The inquiry would, however, examine "in particular the people that are being attracted to teaching", along with a careful examination of the philosophical underpinnings of teacher training.

"In too many instances I've had teacher-education faculties described to me as quasi-sociology departments," Dr Nelson said. "We've had some, obviously anecdotal, evidence ... [but] there is no doubt in my mind that there is a problem in terms of standards, scientific and academic rigour and indeed the resourcing of education faculties."

Dr Nelson flagged the inquiry on Monday after being questioned over an article published in a teachers' trade journal last year by University of Western Sydney academic Wayne Sawyer. In the article, Professor Sawyer, who is also president of the NSW English Teachers Association, questioned whether English teachers were equipping students with critical thinking skills, given that young people had helped return the Coalition Government to power at last year's election.

The Opposition education spokeswoman, Jenny Macklin, yesterday described the inquiry as an outrageous diversion of desperately needed funding.

As one of three inquiries called by the minister in the past two years, the latest was one inquiry too many, she said.

"Brendan Nelson is yet to demonstrate that he will listen to the advice any of his welter of inquiries provide," she said.

A national inquiry into literacy was set up by Dr Nelson in December, and is still accepting public submissions.
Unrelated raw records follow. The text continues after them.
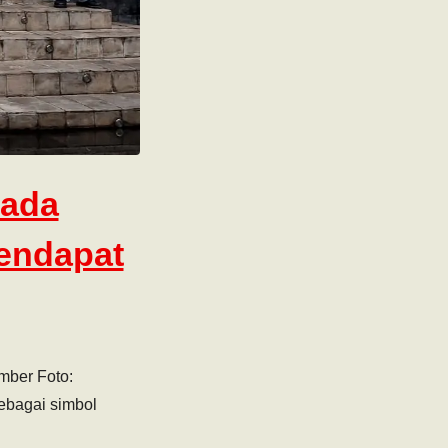
pada
Mendapat
mber Foto:
ebagai simbol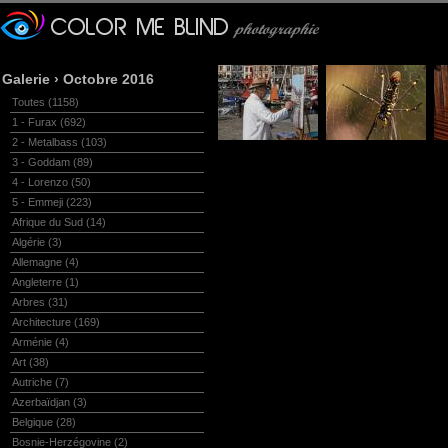
Galerie
›
Octobre 2016
Toutes
(1158)
1 - Furax
(692)
2 - Metalbass
(103)
3 - Goddam
(89)
4 - Lorenzo
(50)
5 - Emmeji
(223)
Afrique du Sud
(14)
Algérie
(3)
Allemagne
(4)
Angleterre
(1)
Arbres
(31)
Architecture
(169)
Arménie
(4)
Art
(38)
Autriche
(7)
Azerbaïdjan
(3)
Belgique
(28)
Bosnie-Herzégovine
(2)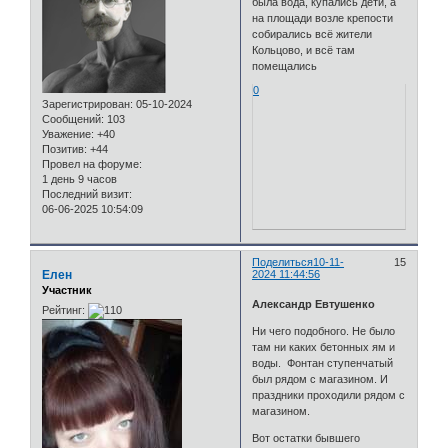
была вода, купались дети, а
на площади возле крепости
собирались всё жители
Кольцово, и всё там
помещались
0
Зарегистрирован
: 05-10-2024
Сообщений:
103
Уважение:
+40
Позитив:
+44
Провел на форуме:
1 день 9 часов
Последний визит:
06-06-2025 10:54:09
Поделиться
10-11-
15
Елен
2024 11:44:56
Участник
Александр Евтушенко
Рейтинг:
Ни чего подобного. Не было
там ни каких бетонных ям и
воды. Фонтан ступенчатый
был рядом с магазином. И
праздники проходили рядом с
магазином.
Вот остатки бывшего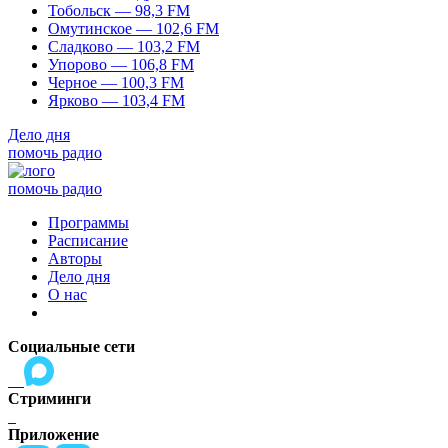
Тобольск — 98,3 FM
Омутинское — 102,6 FM
Сладково — 103,2 FM
Упорово — 106,8 FM
Черное — 100,3 FM
Ярково — 103,4 FM
Дело дня
помочь радио
помочь радио
Программы
Расписание
Авторы
Дело дня
О нас
Социальные сети
Стриминги
Приложение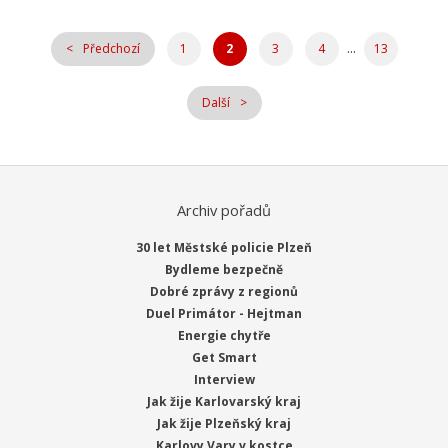
...
Předchozí
1
2
3
4
13
Další
Archiv pořadů
30 let Městské policie Plzeň
Bydleme bezpečně
Dobré zprávy z regionů
Duel Primátor - Hejtman
Energie chytře
Get Smart
Interview
Jak žije Karlovarský kraj
Jak žije Plzeňský kraj
Karlovy Vary v kostce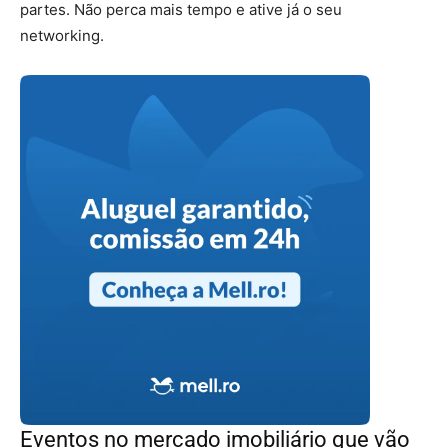
partes. Não perca mais tempo e ative já o seu
networking.
Eventos no mercado imobiliário que vão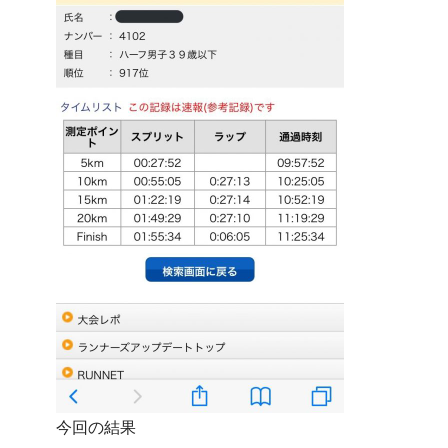
今回の結果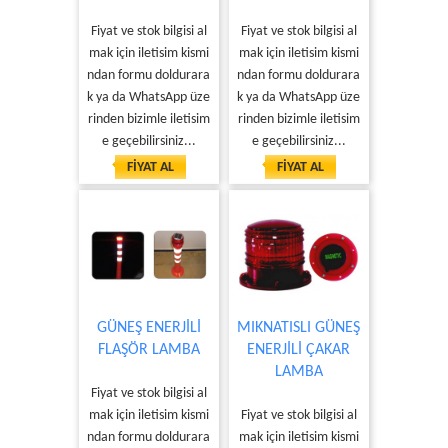
Fiyat ve stok bilgisi al
Fiyat ve stok bilgisi al
mak için iletisim kismi
mak için iletisim kismi
ndan formu doldurara
ndan formu doldurara
k ya da WhatsApp üze
k ya da WhatsApp üze
rinden bizimle iletisim
rinden bizimle iletisim
e geçebilirsiniz...
e geçebilirsiniz...
FİYAT AL
FİYAT AL
GÜNEŞ ENERJİLİ
MIKNATISLI GÜNEŞ
FLAŞÖR LAMBA
ENERJİLİ ÇAKAR
LAMBA
Fiyat ve stok bilgisi al
mak için iletisim kismi
Fiyat ve stok bilgisi al
ndan formu doldurara
mak için iletisim kismi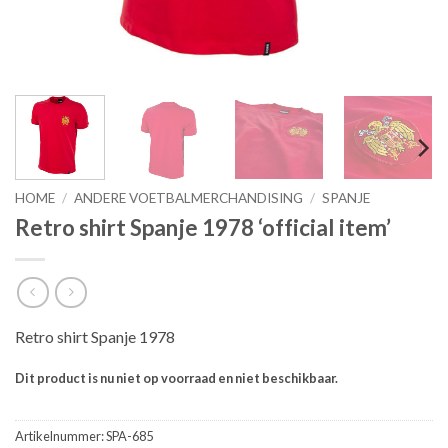
HOME
/
ANDERE VOETBALMERCHANDISING
/
SPANJE
Retro shirt Spanje 1978 ‘official item’
Retro shirt Spanje 1978
Dit product is nu niet op voorraad en niet beschikbaar.
Artikelnummer:
SPA-685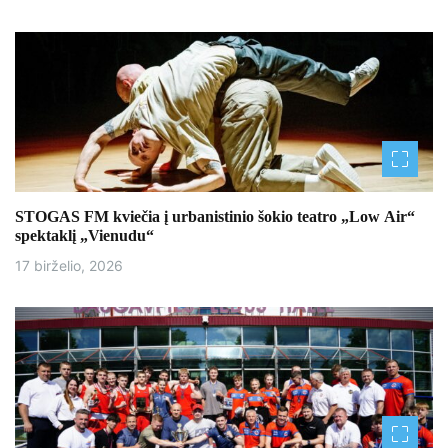
STOGAS FM kviečia į urbanistinio šokio teatro „Low Air“
spektaklį „Vienudu“
17 birželio, 2026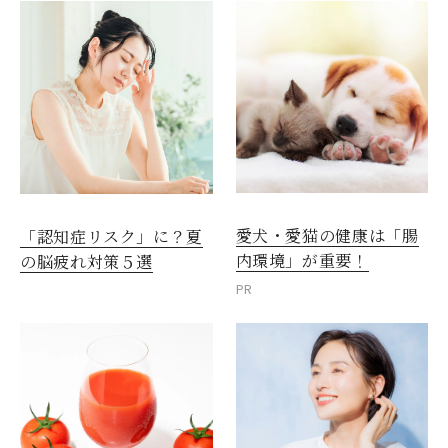
愛犬・愛猫の健康は「腸
「認知症リスク」に？夏
内環境」が重要！
の脳疲れ対策５選
PR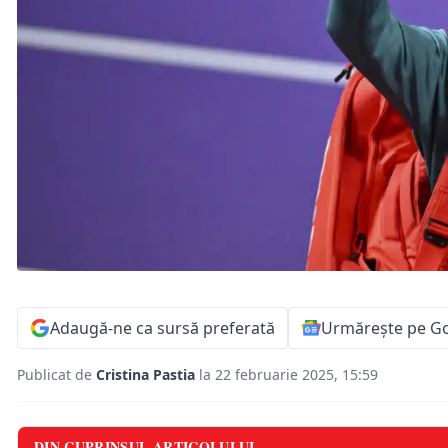
Adaugă-ne ca sursă preferată
Urmărește pe G
Publicat de
Cristina Pastia
la 22 februarie 2025, 15:59
DIN CUPRINSUL ARTICOLULUI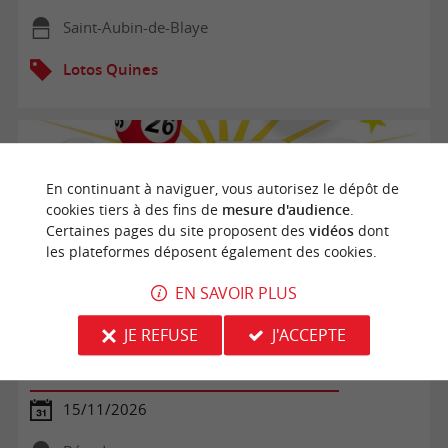
Saint-Aubin-de-Blaye
Lotos Quines
En continuant à naviguer, vous autorisez le dépôt de
cookies tiers à des fins de
mesure d'audience
.
Certaines pages du site proposent des
vidéos
dont
les plateformes déposent également des cookies.
EN SAVOIR PLUS
JE REFUSE
J'ACCEPTE
Lotos 2026 de l'APE
15/11/2026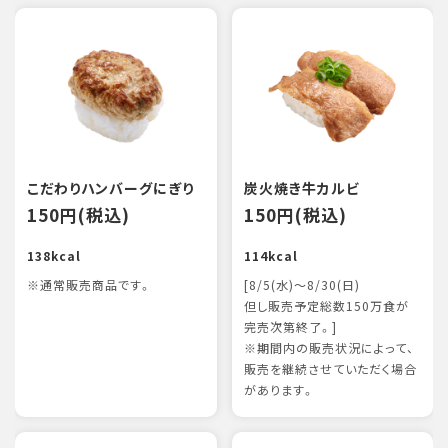
こだわりハンバーグにぎり
炭火焼き牛カルビ
150円(税込)
150円(税込)
138kcal
114kcal
※通常販売商品です。
[8/5(水)～8/30(日)
但し販売予定総数150万食が
完売次第終了。]
※期間内の販売状況によって、
販売を継続させていただく場合
があります。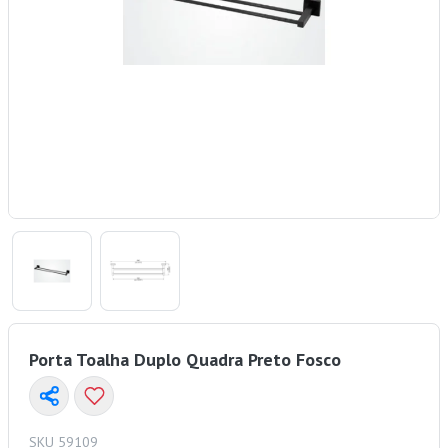
Porta Toalha Duplo Quadra Preto Fosco
SKU 59109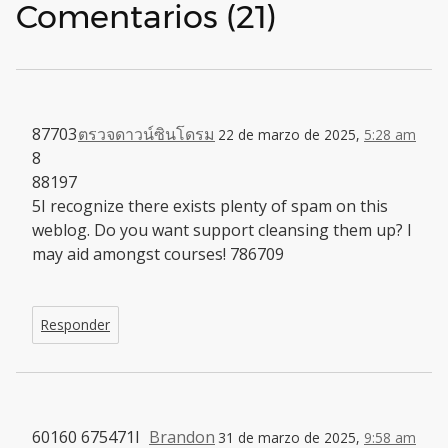
Comentarios (21)
87703
ตรวจดาวน์ซินโดรม
22 de marzo de 2025,
5:28 am
8
88197
5I recognize there exists plenty of spam on this
weblog. Do you want support cleansing them up? I
may aid amongst courses! 786709
Responder
60160 675471I
Brandon
31 de marzo de 2025,
9:58 am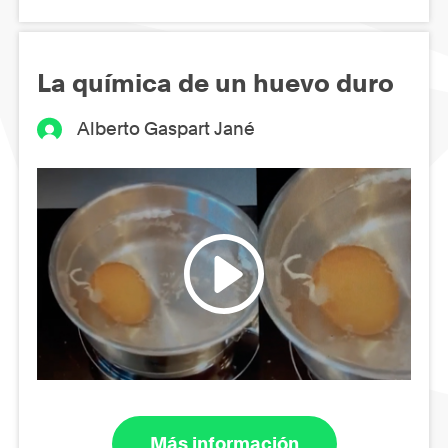
La química de un huevo duro
Alberto Gaspart Jané
Más información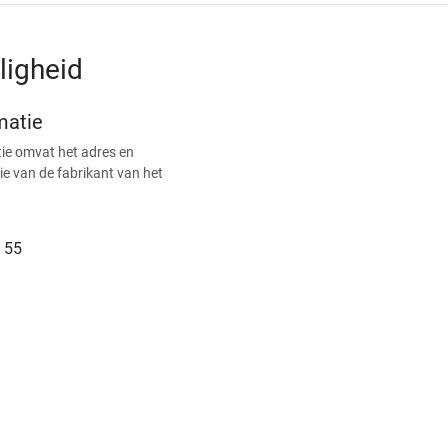
ligheid
matie
ie omvat het adres en
ie van de fabrikant van het
 55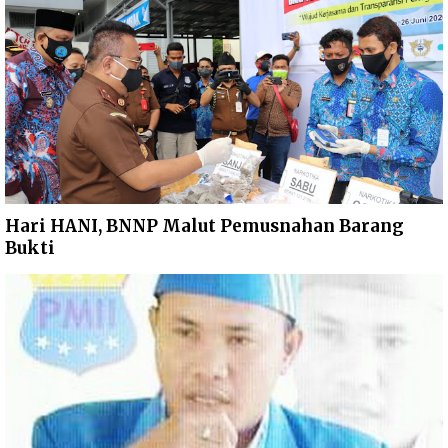
Hari HANI, BNNP Malut Pemusnahan Barang
Bukti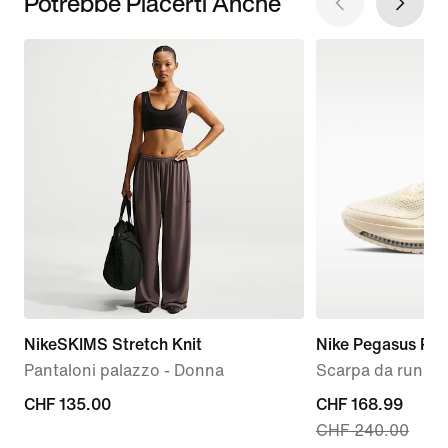
Potrebbe Piacerti Anche
NikeSKIMS Stretch Knit
Nike Pegasus Pr
Pantaloni palazzo - Donna
Scarpa da runnin
CHF
CHF 135.00
current
CHF 168.99
CHF 240.00
135.00
price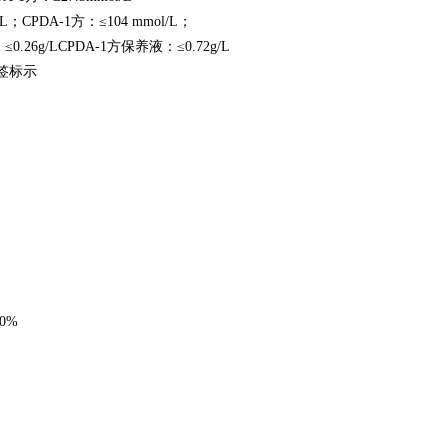
/L；CPDA-1方：≤104 mmol/L；
26g/LCPDA-1方保养液：≤0.72g/L
签标示
10%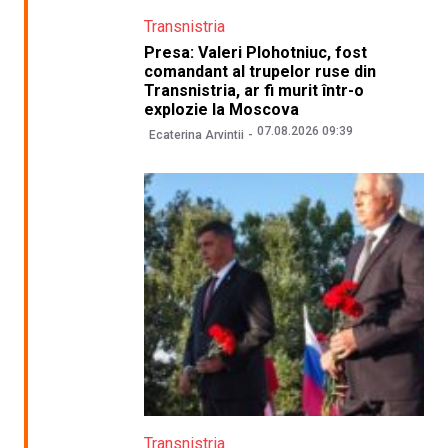
Transnistria
Presa: Valeri Plohotniuc, fost
comandant al trupelor ruse din
Transnistria, ar fi murit într-o
explozie la Moscova
07.08.2026 09:39
Ecaterina Arvintii
Transnistria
He said yesterday the new inquiry would complement the existing literacy inquiry, which is expected to report its findings towards the end of the year.

But the Opposition called on the Federal Government to instead guarantee the $100 million recently promised for teacher training would be spent on students and not rolled into universities' general grants.

Dr Nelson said the inquiry's terms of reference included following the money trails from university bank accounts to education faculties.

The chief executive officer of the Australian Vice-Chancellors Committee, John Mullarvey, said the committee did not foresee any problems with an inquiry.

But the senior vice-president of the NSW Teachers Federation, Angelo Gavrielatos, called on the Government to rectify a funding model that delivers 73.7 per cent of federal recurrent funding to private schools, which educate 32 per cent of students.

The inquiry is expected to take 18 months.